Avec le vieillissement de la population et l'augmentation des coûts liés à la dépendance, de nombreuses familles se demandent qui doit participer au financement d'une maison de retraite. La réponse dépend autant du droit que des liens familiaux : dans les familles recomposées, la portée de l'obligation alimentaire peut être limitée, et la confusion engendre souvent des tensions.
Les obligations légales entre alliés
Le Code civil encadre l'obligation alimentaire entre proches. Les articles 205 et 207 prévoient que les enfants et ascendants peuvent être tenus de subvenir aux besoins essentiels d'un parent démuni. L'article 206 précise, quant à lui, que gendres et belles-filles peuvent être appelés à assister leurs beaux-parents tant que le lien matrimonial subsiste.

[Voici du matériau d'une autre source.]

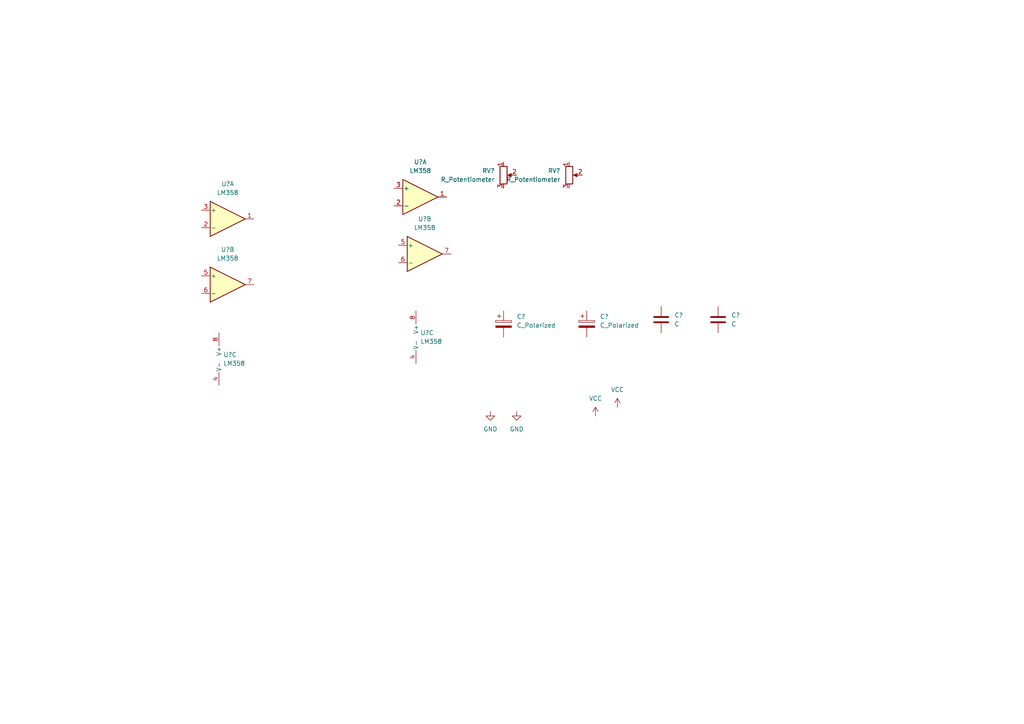
<source format=kicad_sch>
(kicad_sch (version 20211123) (generator eeschema)

  (uuid 0bc1cdd9-7d05-4408-b037-bf746893b25d)

  (paper "A4")

  


  (symbol (lib_id "Device:C_Polarized") (at 146.05 93.98 0) (unit 1)
    (in_bom yes) (on_board yes) (fields_autoplaced)
    (uuid 085c545a-5925-4092-b496-5c4984131a99)
    (property "Reference" "C?" (id 0) (at 149.86 91.8209 0)
      (effects (font (size 1.27 1.27)) (justify left))
    )
    (property "Value" "C_Polarized" (id 1) (at 149.86 94.3609 0)
      (effects (font (size 1.27 1.27)) (justify left))
    )
    (property "Footprint" "" (id 2) (at 147.0152 97.79 0)
      (effects (font (size 1.27 1.27)) hide)
    )
    (property "Datasheet" "~" (id 3) (at 146.05 93.98 0)
      (effects (font (size 1.27 1.27)) hide)
    )
    (pin "1" (uuid 1395732a-0a88-4e66-a964-e51c15dd783f))
    (pin "2" (uuid b666c58c-c395-40d5-a606-2ce0f607344b))
  )

  (symbol (lib_id "Device:R_Potentiometer") (at 165.1 50.8 0) (unit 1)
    (in_bom yes) (on_board yes) (fields_autoplaced)
    (uuid 1a82c703-5d96-4326-b408-a5fa61aea343)
    (property "Reference" "RV?" (id 0) (at 162.56 49.5299 0)
      (effects (font (size 1.27 1.27)) (justify right))
    )
    (property "Value" "R_Potentiometer" (id 1) (at 162.56 52.0699 0)
      (effects (font (size 1.27 1.27)) (justify right))
    )
    (property "Footprint" "" (id 2) (at 165.1 50.8 0)
      (effects (font (size 1.27 1.27)) hide)
    )
    (property "Datasheet" "~" (id 3) (at 165.1 50.8 0)
      (effects (font (size 1.27 1.27)) hide)
    )
    (pin "1" (uuid 37bcf97c-1c6e-4fe2-ae9c-10236226b97d))
    (pin "2" (uuid acbe4429-b74a-42d1-b02f-b23e64cb41b9))
    (pin "3" (uuid 0035a8e3-c902-4e0d-9d2f-06aafc64558a))
  )

  (symbol (lib_id "Amplifier_Operational:LM358") (at 123.19 97.79 0) (unit 3)
    (in_bom yes) (on_board yes) (fields_autoplaced)
    (uuid 231a26d0-5750-4a42-8c10-5288154e8c40)
    (property "Reference" "U?" (id 0) (at 121.92 96.5199 0)
      (effects (font (size 1.27 1.27)) (justify left))
    )
    (property "Value" "LM358" (id 1) (at 121.92 99.0599 0)
      (effects (font (size 1.27 1.27)) (justify left))
    )
    (property "Footprint" "" (id 2) (at 123.19 97.79 0)
      (effects (font (size 1.27 1.27)) hide)
    )
    (property "Datasheet" "http://www.ti.com/lit/ds/symlink/lm2904-n.pdf" (id 3) (at 123.19 97.79 0)
      (effects (font (size 1.27 1.27)) hide)
    )
    (pin "1" (uuid c52867cc-9f9f-44ab-af7e-a3bd7b91b6ec))
    (pin "2" (uuid c8a2cb9c-4555-4610-8db7-d3c56ba2ccfd))
    (pin "3" (uuid 72ce77c7-49a2-4050-bc4a-a7994b2cc94a))
    (pin "5" (uuid dd3bc2e5-9e09-454d-bf7d-d21c281c0165))
    (pin "6" (uuid 5431e6bc-c141-4311-9ae9-4a971a423763))
    (pin "7" (uuid 251a3b6f-8946-4da1-aac5-555a3c2d62a4))
    (pin "4" (uuid 7747f594-0a2f-4357-913c-daf9f851e497))
    (pin "8" (uuid ed23c122-16c7-4648-82eb-fc69ea42e0a8))
  )

  (symbol (lib_id "Device:R_Potentiometer") (at 146.05 50.8 0) (unit 1)
    (in_bom yes) (on_board yes) (fields_autoplaced)
    (uuid 3bac9351-3e5d-4782-ac42-33e58e59825b)
    (property "Reference" "RV?" (id 0) (at 143.51 49.5299 0)
      (effects (font (size 1.27 1.27)) (justify right))
    )
    (property "Value" "R_Potentiometer" (id 1) (at 143.51 52.0699 0)
      (effects (font (size 1.27 1.27)) (justify right))
    )
    (property "Footprint" "" (id 2) (at 146.05 50.8 0)
      (effects (font (size 1.27 1.27)) hide)
    )
    (property "Datasheet" "~" (id 3) (at 146.05 50.8 0)
      (effects (font (size 1.27 1.27)) hide)
    )
    (pin "1" (uuid 6a7394fd-2546-4495-9cfd-1a55cdcc9f9f))
    (pin "2" (uuid 1bc1cdf9-cfa7-4e52-9ce0-3e59a04e8979))
    (pin "3" (uuid 267d8174-ecd3-48b1-a4e3-1ca79451e4dc))
  )

  (symbol (lib_id "Amplifier_Operational:LM358") (at 121.92 57.15 0) (unit 1)
    (in_bom yes) (on_board yes) (fields_autoplaced)
    (uuid 58024cbf-d769-4858-815c-cff9bf141e36)
    (property "Reference" "U?" (id 0) (at 121.92 46.99 0))
    (property "Value" "LM358" (id 1) (at 121.92 49.53 0))
    (property "Footprint" "" (id 2) (at 121.92 57.15 0)
      (effects (font (size 1.27 1.27)) hide)
    )
    (property "Datasheet" "http://www.ti.com/lit/ds/symlink/lm2904-n.pdf" (id 3) (at 121.92 57.15 0)
      (effects (font (size 1.27 1.27)) hide)
    )
    (pin "1" (uuid cbe33b43-ed67-4bc6-b4c8-f943696ff415))
    (pin "2" (uuid 5a2e2af3-a0f4-4be1-9354-bae64de00be2))
    (pin "3" (uuid 25ad4818-9895-4ec9-886f-f20cb7d60b69))
    (pin "5" (uuid 53d7f07b-7b0f-422c-922f-2a2736d5711b))
    (pin "6" (uuid 015d61e1-f110-415e-8abd-96143cfa0a09))
    (pin "7" (uuid 2898c678-c24d-4afa-bdbf-19a99204ad02))
    (pin "4" (uuid b640edec-6ede-4a61-9eb5-f28e5e7d9ad7))
    (pin "8" (uuid fcfa8fd5-e1e6-4d06-ab9a-ee0f0504937d))
  )

  (symbol (lib_id "Amplifier_Operational:LM358") (at 123.19 73.66 0) (unit 2)
    (in_bom yes) (on_board yes) (fields_autoplaced)
    (uuid 5d2ac4d1-ca90-46cb-951f-767554871b3f)
    (property "Reference" "U?" (id 0) (at 123.19 63.5 0))
    (property "Value" "LM358" (id 1) (at 123.19 66.04 0))
    (property "Footprint" "" (id 2) (at 123.19 73.66 0)
      (effects (font (size 1.27 1.27)) hide)
    )
    (property "Datasheet" "http://www.ti.com/lit/ds/symlink/lm2904-n.pdf" (id 3) (at 123.19 73.66 0)
      (effects (font (size 1.27 1.27)) hide)
    )
    (pin "1" (uuid 50e949ee-322f-4eb6-95e6-d051f0f4d384))
    (pin "2" (uuid b7dadba8-529b-4787-b9ea-c60ebf945064))
    (pin "3" (uuid 18493943-5c78-4043-872a-aeef8f2f1689))
    (pin "5" (uuid 8e5aa259-83b0-47a6-8cd0-b5417687599d))
    (pin "6" (uuid 77442177-9e18-4f4c-8723-e800229b61bc))
    (pin "7" (uuid c214d808-0dcc-47b4-81cd-ddb024476e0d))
    (pin "4" (uuid 9ca04963-4fa1-437a-a740-ba72141f2d82))
    (pin "8" (uuid b248d982-565d-4b1c-8029-69fc16b47a30))
  )

  (symbol (lib_id "Amplifier_Operational:LM358") (at 66.04 104.14 0) (unit 3)
    (in_bom yes) (on_board yes) (fields_autoplaced)
    (uuid 5dbb8937-ccec-4e1b-bdd0-5c5225f0f8ac)
    (property "Reference" "U?" (id 0) (at 64.77 102.8699 0)
      (effects (font (size 1.27 1.27)) (justify left))
    )
    (property "Value" "LM358" (id 1) (at 64.77 105.4099 0)
      (effects (font (size 1.27 1.27)) (justify left))
    )
    (property "Footprint" "" (id 2) (at 66.04 104.14 0)
      (effects (font (size 1.27 1.27)) hide)
    )
    (property "Datasheet" "http://www.ti.com/lit/ds/symlink/lm2904-n.pdf" (id 3) (at 66.04 104.14 0)
      (effects (font (size 1.27 1.27)) hide)
    )
    (pin "1" (uuid 3e8be1d6-db8e-4f75-8147-b03f5220d2bf))
    (pin "2" (uuid 7dc77896-d4ad-456b-8e1c-64f700596d43))
    (pin "3" (uuid 039b08d0-9955-43e1-b7e8-43e058d3d363))
    (pin "5" (uuid e60db463-f739-49e3-aba3-284272dc38d9))
    (pin "6" (uuid 11260693-7471-492b-8104-97a7962dd40a))
    (pin "7" (uuid d063a778-a7c8-4161-af11-3ca94c53fafa))
    (pin "4" (uuid f63969a0-a8a3-4061-9fb7-765f3c292ef9))
    (pin "8" (uuid 40032576-ccbf-4775-9d15-c2cddc9679e7))
  )

  (symbol (lib_id "Device:C_Polarized") (at 170.18 93.98 0) (unit 1)
    (in_bom yes) (on_board yes) (fields_autoplaced)
    (uuid 614b29e3-1fc9-4c4f-8918-b1d8d3ae92cc)
    (property "Reference" "C?" (id 0) (at 173.99 91.8209 0)
      (effects (font (size 1.27 1.27)) (justify left))
    )
    (property "Value" "C_Polarized" (id 1) (at 173.99 94.3609 0)
      (effects (font (size 1.27 1.27)) (justify left))
    )
    (property "Footprint" "" (id 2) (at 171.1452 97.79 0)
      (effects (font (size 1.27 1.27)) hide)
    )
    (property "Datasheet" "~" (id 3) (at 170.18 93.98 0)
      (effects (font (size 1.27 1.27)) hide)
    )
    (pin "1" (uuid 031a30a1-e17c-45d8-a319-08988d36a824))
    (pin "2" (uuid 58023e5b-b5f1-4029-bbe8-86c7dfa4d428))
  )

  (symbol (lib_id "power:GND") (at 142.24 119.38 0) (unit 1)
    (in_bom yes) (on_board yes) (fields_autoplaced)
    (uuid 72a7746f-293a-455a-84e4-cb3491bf4606)
    (property "Reference" "#PWR?" (id 0) (at 142.24 125.73 0)
      (effects (font (size 1.27 1.27)) hide)
    )
    (property "Value" "GND" (id 1) (at 142.24 124.46 0))
    (property "Footprint" "" (id 2) (at 142.24 119.38 0)
      (effects (font (size 1.27 1.27)) hide)
    )
    (property "Datasheet" "" (id 3) (at 142.24 119.38 0)
      (effects (font (size 1.27 1.27)) hide)
    )
    (pin "1" (uuid 8f33f812-bf14-4214-93c0-e978614917ce))
  )

  (symbol (lib_id "power:GND") (at 149.86 119.38 0) (unit 1)
    (in_bom yes) (on_board yes) (fields_autoplaced)
    (uuid 8bea776a-59cf-4d72-9616-2acb86414892)
    (property "Reference" "#PWR?" (id 0) (at 149.86 125.73 0)
      (effects (font (size 1.27 1.27)) hide)
    )
    (property "Value" "GND" (id 1) (at 149.86 124.46 0))
    (property "Footprint" "" (id 2) (at 149.86 119.38 0)
      (effects (font (size 1.27 1.27)) hide)
    )
    (property "Datasheet" "" (id 3) (at 149.86 119.38 0)
      (effects (font (size 1.27 1.27)) hide)
    )
    (pin "1" (uuid f7005d77-90c1-4f1c-84fc-8f468f44b968))
  )

  (symbol (lib_id "Device:C") (at 208.28 92.71 0) (unit 1)
    (in_bom yes) (on_board yes) (fields_autoplaced)
    (uuid 94ba455c-51f1-4817-aac8-c7bb573d6b16)
    (property "Reference" "C?" (id 0) (at 212.09 91.4399 0)
      (effects (font (size 1.27 1.27)) (justify left))
    )
    (property "Value" "C" (id 1) (at 212.09 93.9799 0)
      (effects (font (size 1.27 1.27)) (justify left))
    )
    (property "Footprint" "" (id 2) (at 209.2452 96.52 0)
      (effects (font (size 1.27 1.27)) hide)
    )
    (property "Datasheet" "~" (id 3) (at 208.28 92.71 0)
      (effects (font (size 1.27 1.27)) hide)
    )
    (pin "1" (uuid ad4d20d0-69bf-482d-a7ea-4ca4bc3655f8))
    (pin "2" (uuid 8f84c8cb-ccef-4b1f-be83-411d7fd2c120))
  )

  (symbol (lib_id "Amplifier_Operational:LM358") (at 66.04 63.5 0) (unit 1)
    (in_bom yes) (on_board yes) (fields_autoplaced)
    (uuid 9e56c3b7-8a21-40a8-a5e8-963dab281891)
    (property "Reference" "U?" (id 0) (at 66.04 53.34 0))
    (property "Value" "LM358" (id 1) (at 66.04 55.88 0))
    (property "Footprint" "" (id 2) (at 66.04 63.5 0)
      (effects (font (size 1.27 1.27)) hide)
    )
    (property "Datasheet" "http://www.ti.com/lit/ds/symlink/lm2904-n.pdf" (id 3) (at 66.04 63.5 0)
      (effects (font (size 1.27 1.27)) hide)
    )
    (pin "1" (uuid 4b8881a0-80ad-465d-9312-0484c4762f29))
    (pin "2" (uuid 091c1bc8-d206-4bd3-a8ec-ad8f3d1d7bc9))
    (pin "3" (uuid f3f0cfcb-cfc0-4775-8be5-b97defffd50e))
    (pin "5" (uuid 7ccba33d-6d54-45fc-9ec2-bcac62a2049c))
    (pin "6" (uuid 2d9e9fd7-828d-4f12-bb3b-a032c60e41bf))
    (pin "7" (uuid 55b152f0-33d9-49e2-81b3-2e2aacb95102))
    (pin "4" (uuid 9998c858-0053-40b3-9b19-4c33938e66ff))
    (pin "8" (uuid fa1f5c24-a8f8-4963-98dd-4b49a5f4a80e))
  )

  (symbol (lib_id "Device:C") (at 191.77 92.71 0) (unit 1)
    (in_bom yes) (on_board yes) (fields_autoplaced)
    (uuid a070060a-d72b-4787-a684-7fd2fadaa928)
    (property "Reference" "C?" (id 0) (at 195.58 91.4399 0)
      (effects (font (size 1.27 1.27)) (justify left))
    )
    (property "Value" "C" (id 1) (at 195.58 93.9799 0)
      (effects (font (size 1.27 1.27)) (justify left))
    )
    (property "Footprint" "" (id 2) (at 192.7352 96.52 0)
      (effects (font (size 1.27 1.27)) hide)
    )
    (property "Datasheet" "~" (id 3) (at 191.77 92.71 0)
      (effects (font (size 1.27 1.27)) hide)
    )
    (pin "1" (uuid 6196774f-29d1-40ef-9acd-db730a850934))
    (pin "2" (uuid 9e6851a4-dfec-449d-9815-a33f82d340a2))
  )

  (symbol (lib_id "Amplifier_Operational:LM358") (at 66.04 82.55 0) (unit 2)
    (in_bom yes) (on_board yes) (fields_autoplaced)
    (uuid c0603549-493c-42e9-953e-ef5ad27f8497)
    (property "Reference" "U?" (id 0) (at 66.04 72.39 0))
    (property "Value" "LM358" (id 1) (at 66.04 74.93 0))
    (property "Footprint" "" (id 2) (at 66.04 82.55 0)
      (effects (font (size 1.27 1.27)) hide)
    )
    (property "Datasheet" "http://www.ti.com/lit/ds/symlink/lm2904-n.pdf" (id 3) (at 66.04 82.55 0)
      (effects (font (size 1.27 1.27)) hide)
    )
    (pin "1" (uuid 631e6d21-b3a2-4561-b2f4-1282aa19eb49))
    (pin "2" (uuid dee9215f-9835-4b7d-b8b0-9fb6df5edd8f))
    (pin "3" (uuid bc290ee6-3582-4de5-9c45-aab907eba5a5))
    (pin "5" (uuid 4d9c890c-a022-48bf-a817-c0a7d594e62f))
    (pin "6" (uuid 6dc58779-83d2-429f-8a87-577ce33e6b3a))
    (pin "7" (uuid 80b51ec3-7769-44a0-9f8c-c5e55a4cb100))
    (pin "4" (uuid cf26d206-366b-46d4-b8a5-7e3f55b0417d))
    (pin "8" (uuid 92f1b41c-2289-46dd-bab7-79dc40ab0c29))
  )

  (symbol (lib_id "power:VCC") (at 172.72 120.65 0) (unit 1)
    (in_bom yes) (on_board yes) (fields_autoplaced)
    (uuid eb4e5a4c-b8d4-4a1c-8df2-2eda7d3f54f3)
    (property "Reference" "#PWR?" (id 0) (at 172.72 124.46 0)
      (effects (font (size 1.27 1.27)) hide)
    )
    (property "Value" "VCC" (id 1) (at 172.72 115.57 0))
    (property "Footprint" "" (id 2) (at 172.72 120.65 0)
      (effects (font (size 1.27 1.27)) hide)
    )
    (property "Datasheet" "" (id 3) (at 172.72 120.65 0)
      (effects (font (size 1.27 1.27)) hide)
    )
    (pin "1" (uuid a32a2237-9614-4ae0-9622-1b5941271548))
  )

  (symbol (lib_id "power:VCC") (at 179.07 118.11 0) (unit 1)
    (in_bom yes) (on_board yes) (fields_autoplaced)
    (uuid f1329580-fac4-4f01-95ac-0a0a9f34635a)
    (property "Reference" "#PWR?" (id 0) (at 179.07 121.92 0)
      (effects (font (size 1.27 1.27)) hide)
    )
    (property "Value" "VCC" (id 1) (at 179.07 113.03 0))
    (property "Footprint" "" (id 2) (at 179.07 118.11 0)
      (effects (font (size 1.27 1.27)) hide)
    )
    (property "Datasheet" "" (id 3) (at 179.07 118.11 0)
      (effects (font (size 1.27 1.27)) hide)
    )
    (pin "1" (uuid b4853dd8-8e22-43d5-af6e-166848642f63))
  )

  (sheet_instances
    (path "/" (page "1"))
  )

  (symbol_instances
    (path "/72a7746f-293a-455a-84e4-cb3491bf4606"
      (reference "#PWR?") (unit 1) (value "GND") (footprint "")
    )
    (path "/8bea776a-59cf-4d72-9616-2acb86414892"
      (reference "#PWR?") (unit 1) (value "GND") (footprint "")
    )
    (path "/eb4e5a4c-b8d4-4a1c-8df2-2eda7d3f54f3"
      (reference "#PWR?") (unit 1) (value "VCC") (footprint "")
    )
    (path "/f1329580-fac4-4f01-95ac-0a0a9f34635a"
      (reference "#PWR?") (unit 1) (value "VCC") (footprint "")
    )
    (path "/085c545a-5925-4092-b496-5c4984131a99"
      (reference "C?") (unit 1) (value "C_Polarized") (footprint "")
    )
    (path "/614b29e3-1fc9-4c4f-8918-b1d8d3ae92cc"
      (reference "C?") (unit 1) (value "C_Polarized") (footprint "")
    )
    (path "/94ba455c-51f1-4817-aac8-c7bb573d6b16"
      (reference "C?") (unit 1) (value "C") (footprint "")
    )
    (path "/a070060a-d72b-4787-a684-7fd2fadaa928"
      (reference "C?") (unit 1) (value "C") (footprint "")
    )
    (path "/1a82c703-5d96-4326-b408-a5fa61aea343"
      (reference "RV?") (unit 1) (value "R_Potentiometer") (footprint "")
    )
    (path "/3bac9351-3e5d-4782-ac42-33e58e59825b"
      (reference "RV?") (unit 1) (value "R_Potentiometer") (footprint "")
    )
    (path "/58024cbf-d769-4858-815c-cff9bf141e36"
      (reference "U?") (unit 1) (value "LM358") (footprint "")
    )
    (path "/9e56c3b7-8a21-40a8-a5e8-963dab281891"
      (reference "U?") (unit 1) (value "LM358") (footprint "")
    )
    (path "/5d2ac4d1-ca90-46cb-951f-767554871b3f"
      (reference "U?") (unit 2) (value "LM358") (footprint "")
    )
    (path "/c0603549-493c-42e9-953e-ef5ad27f8497"
      (reference "U?") (unit 2) (value "LM358") (footprint "")
    )
    (path "/231a26d0-5750-4a42-8c10-5288154e8c40"
      (reference "U?") (unit 3) (value "LM358") (footprint "")
    )
    (path "/5dbb8937-ccec-4e1b-bdd0-5c5225f0f8ac"
      (reference "U?") (unit 3) (value "LM358") (footprint "")
    )
  )
)

</source>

Concrètement, cela signifie que :
- un enfant peut être juridiquement obligé de participer aux frais d'hébergement d'un parent en difficulté ;
- un gendre ou une belle-fille peut l'être envers les parents de son conjoint, mais seulement pendant que le mariage existe ;
- en revanche, il n'y a pas d'obligation générale envers les beaux-parents issus d'un précédent mariage lorsque aucun lien d'alliance direct n'existe.
Le juge apprécie au cas par cas la réalité des besoins de la personne âgée et la capacité financière des proches sollicités. En cas de divorce, l'obligation peut être levée ou modulée ; au décès du conjoint, la situation varie selon les circonstances (par exemple l'existence d'enfants communs).
Le rôle de l'État et les aides disponibles
Lorsque les ressources d'une personne âgée sont insuffisantes, elle peut demander l'aide sociale à l'hébergement (ASH) versée par le conseil départemental. Pour en bénéficier, le demandeur doit résider régulièrement en France, avoir généralement au moins 65 ans et être accueilli dans un établissement conventionné. L'ensemble des ressources (retraite, pensions, aides) est pris en compte pour le calcul.
Avant d'accorder l'ASH, les services sociaux cherchent à identifier les éventuels obligés alimentaires. Toutefois, les conseils départementaux ne peuvent pas étendre arbitrairement les obligations au-delà de ce que prévoit la loi : en cas de contestation, seule une décision judiciaire peut imposer une participation financière.
Que faire si vous êtes sollicité à tort ?
Les situations où une personne est sollicitée pour financer l'EHPAD d'un beau-parent sans lien légal sont fréquentes dans les familles recomposées. Pour se protéger et faire valoir ses droits, voici les étapes recommandées :
- Vérifier l'origine et la légitimité de la demande : demandez au conseil départemental ou à l'établissement de fournir la base juridique et les justificatifs des ressources de la personne concernée.
- Répondre par écrit en cas de sollicitation infondée : un courrier explicite rappelant l'absence de lien juridique et citant les articles du Code civil constitue une preuve formelle à conserver.
- Se faire assister si la pression persiste : consultez un avocat spécialisé en droit de la famille ou en droit social, ou une association d'aide juridique, et rassemblez tous les documents attestant de l'absence de lien d'alliance ou d'une relation de dépendance.
En dernière instance, le juge aux affaires familiales est compétent pour statuer sur l'existence d'une obligation et sa portée. Dans bien des cas, la menace d'une procédure suffit à clarifier la situation, mais il est important d'agir rapidement et de conserver des écrits.
Au-delà du droit, la dimension morale et affective joue souvent un rôle déterminant : certaines personnes choisissent de contribuer volontairement pour des raisons de lien affectif ou de solidarité familiale, même sans obligation légale. Connaître précisément ses droits permet toutefois d'éviter d'assumer une charge financière injustifiée.